Methods: The outcomes of 1,234 adult patients with Philadelphia positive or negative (Ph+ / Ph-) B ALL or T ALL in CR1 who underwent Allo-SCT between 2007 and 2016 were analyzed. Comparison was made between Haplo (136 patients), MUD 10/10 (809 patients) and MMUD 9/10 (289 patients). Multivariate analyses were performed using the Cox proportional-hazard model. To control potential confounding factors between treatments that could influence outcome, propensity score matching was also performed between Haplo and the two other groups.

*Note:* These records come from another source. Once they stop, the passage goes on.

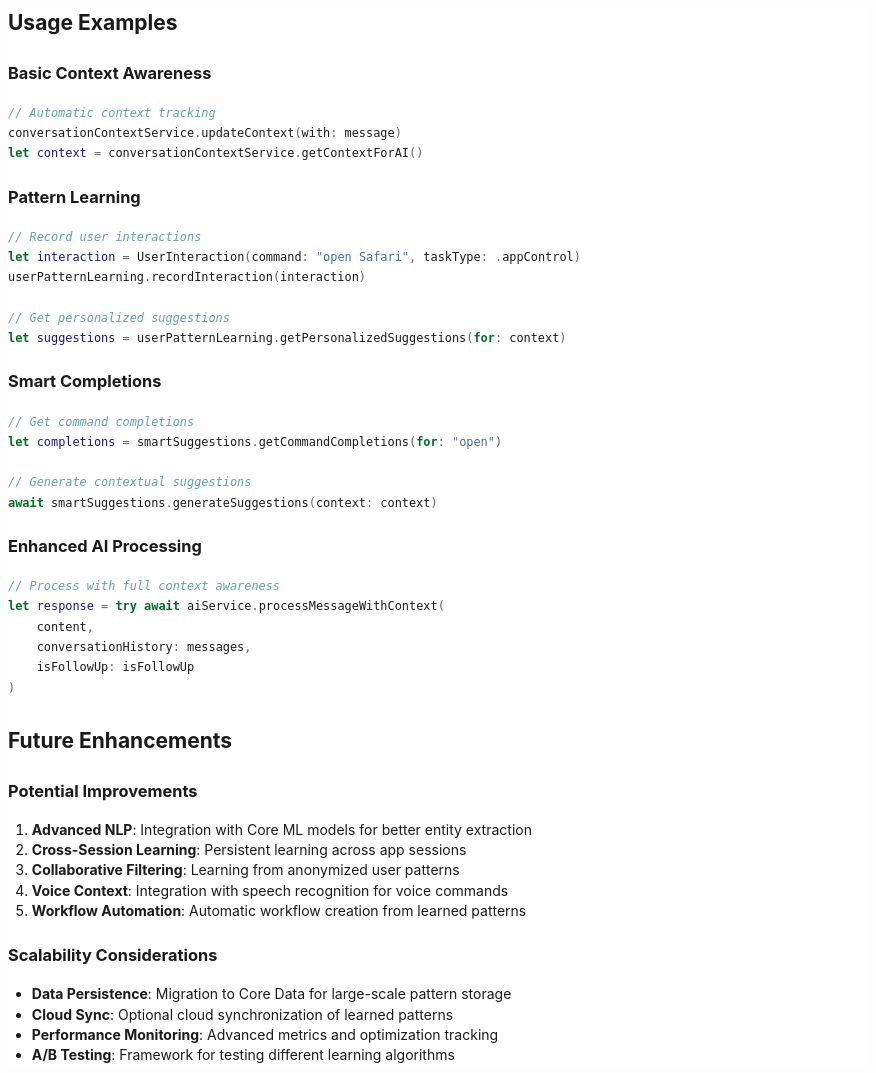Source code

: ## Usage Examples

### Basic Context Awareness
```swift
// Automatic context tracking
conversationContextService.updateContext(with: message)
let context = conversationContextService.getContextForAI()
```

### Pattern Learning
```swift
// Record user interactions
let interaction = UserInteraction(command: "open Safari", taskType: .appControl)
userPatternLearning.recordInteraction(interaction)

// Get personalized suggestions
let suggestions = userPatternLearning.getPersonalizedSuggestions(for: context)
```

### Smart Completions
```swift
// Get command completions
let completions = smartSuggestions.getCommandCompletions(for: "open")

// Generate contextual suggestions
await smartSuggestions.generateSuggestions(context: context)
```

### Enhanced AI Processing
```swift
// Process with full context awareness
let response = try await aiService.processMessageWithContext(
    content,
    conversationHistory: messages,
    isFollowUp: isFollowUp
)
```

## Future Enhancements

### Potential Improvements
1. **Advanced NLP**: Integration with Core ML models for better entity extraction
2. **Cross-Session Learning**: Persistent learning across app sessions
3. **Collaborative Filtering**: Learning from anonymized user patterns
4. **Voice Context**: Integration with speech recognition for voice commands
5. **Workflow Automation**: Automatic workflow creation from learned patterns

### Scalability Considerations
- **Data Persistence**: Migration to Core Data for large-scale pattern storage
- **Cloud Sync**: Optional cloud synchronization of learned patterns
- **Performance Monitoring**: Advanced metrics and optimization tracking
- **A/B Testing**: Framework for testing different learning algorithms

Results: Recipients of Haplo, MUD 10/10 and MMUD 9/10 were comparable concerning median age, time from diagnosis to Allo-SCT and myeloablative versus reduced intensity conditioning (MAC/RIC). However, Haplo transplants cohort had higher percentage of female donors and female to male mismatch accordingly, higher marrow (BM) versus peripheral blood (PB) as the source of stem cells and lower CMV matched negative status. As expected, most Haplo patients received post-transplant cyclophosphamide for graft versus host disease (GVHD) prophylaxis (77%) while this regimen was rarely used in the other groups (about 3%, p=0.0005).

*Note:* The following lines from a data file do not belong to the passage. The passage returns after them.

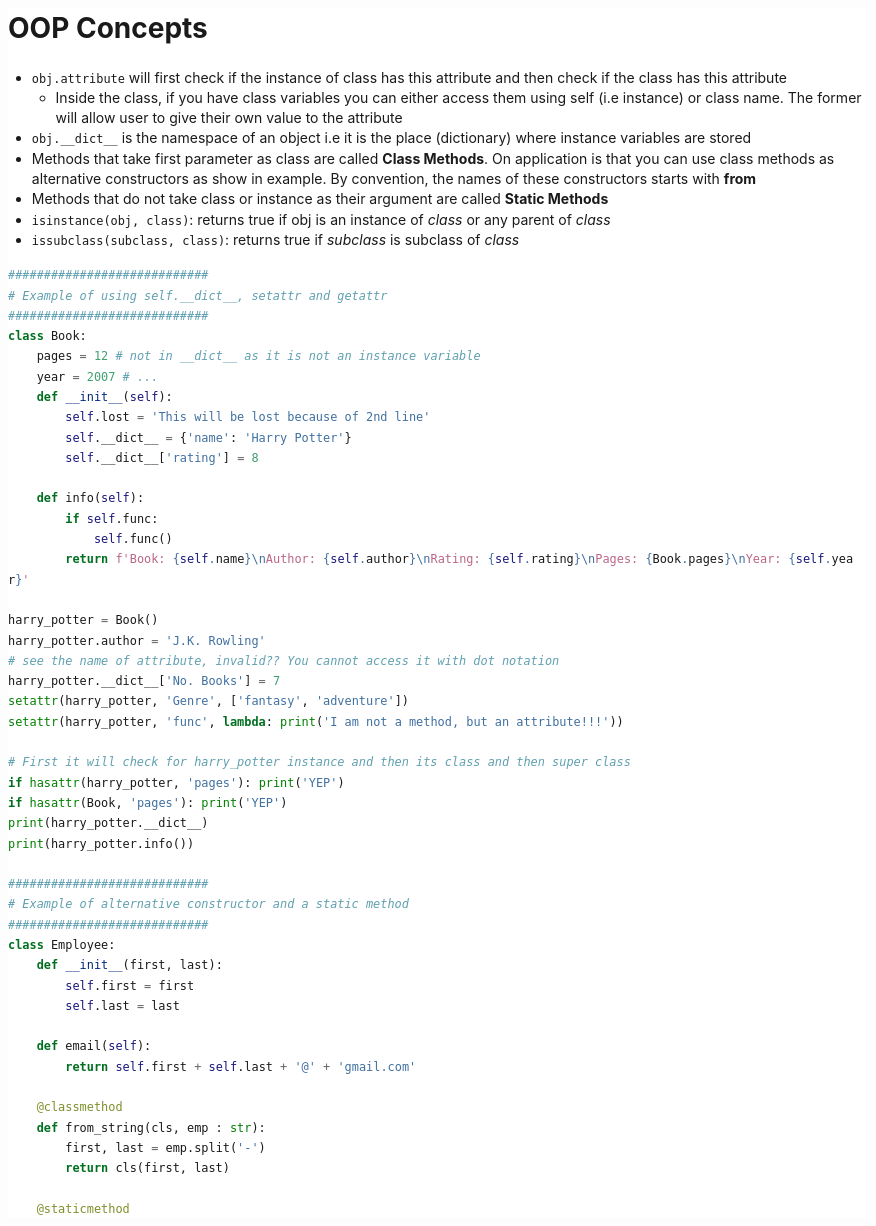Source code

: # OOP Concepts

- `obj.attribute` will first check if the instance of class has this attribute and then check if the class has this attribute
  - Inside the class, if you have class variables you can either access them using self (i.e instance) or class name. The former will allow user to give their own value to the attribute
- `obj.__dict__` is the namespace of an object i.e it is the place (dictionary) where instance variables are stored
- Methods that take first parameter as class are called **Class Methods**. On application is that you can use class methods as alternative constructors as show in example. By convention, the names of these constructors starts with **from**
- Methods that do not take class or instance as their argument are called **Static Methods**
- `isinstance(obj, class)`: returns true if obj is an instance of $class$ or any parent of $class$
- `issubclass(subclass, class)`: returns true if $subclass$ is subclass of $class$

```python
############################
# Example of using self.__dict__, setattr and getattr
############################
class Book:
    pages = 12 # not in __dict__ as it is not an instance variable
    year = 2007 # ...
    def __init__(self):
        self.lost = 'This will be lost because of 2nd line'
        self.__dict__ = {'name': 'Harry Potter'}
        self.__dict__['rating'] = 8

    def info(self):
        if self.func:
            self.func()
        return f'Book: {self.name}\nAuthor: {self.author}\nRating: {self.rating}\nPages: {Book.pages}\nYear: {self.year}'

harry_potter = Book()
harry_potter.author = 'J.K. Rowling'
# see the name of attribute, invalid?? You cannot access it with dot notation
harry_potter.__dict__['No. Books'] = 7
setattr(harry_potter, 'Genre', ['fantasy', 'adventure'])
setattr(harry_potter, 'func', lambda: print('I am not a method, but an attribute!!!'))

# First it will check for harry_potter instance and then its class and then super class
if hasattr(harry_potter, 'pages'): print('YEP')
if hasattr(Book, 'pages'): print('YEP')
print(harry_potter.__dict__)
print(harry_potter.info())

############################
# Example of alternative constructor and a static method
############################
class Employee:
    def __init__(first, last):
        self.first = first
        self.last = last

    def email(self):
        return self.first + self.last + '@' + 'gmail.com'

    @classmethod
    def from_string(cls, emp : str):
        first, last = emp.split('-')
        return cls(first, last)

    @staticmethod
```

Univariate analysis showed similar outcomes in Haplo, MUD and MMUD. Disease free survival (DFS) was 49±11%, 53±4% and 55±7% (p=0.67), and overall survival at 3 years (OS) was 54±11%, 62±4% and 62±6% (p=0.11), respectively (Fig 1). Relapse incidence (RI) and non-relapse mortality (NRM) at 3 years, acute GVHD (AGVHD) at 100 days and chronic GVHD (CGVHD) did not differ either.
After adjustment for center effect, patient age, donor/patient gender, donor and patient CMV serostatus, ALL type (B Ph- vs B Ph+ vs T), time from diagnosis to SCT, type of conditioning and cell source (PB vs BM), the multivariate Cox model showed that Haplo recipients did not experience worse outcomes compared to MUD 10/10 and MMUD 9/10. Indeed, compared to Haplo, the Hazard Ratio (HR) for DFS was 1.1 for MUD (p=0.7) and 1.1 for MMUD (p=0.8), the HR for OS was 0.9 for MUD (p=0.4) and 1.0 for MMUD (p=0.1). The HR for RI, NRM, AGVHD II-IV and CGVHD were not lower either.
Propensity matching confirmed the results of the multivariate Cox analysis with no difference in outcome between Haplo, MUD and MMUD. Compared to Haplo the HR for DFS and OS were 1.04 (p=0.84) and 0.85 (p=0.50) for MUD and 0.9 (p=0.66) and 0.82 (p=0.48) for MMUD.
Conclusions: Outcomes of adult patients with ALL in CR1 receiving Haplo Allo-SCT are comparable to MUD or MMUD transplants. Haplo should be considered as an additional option for patients lacking a matched sibling donor.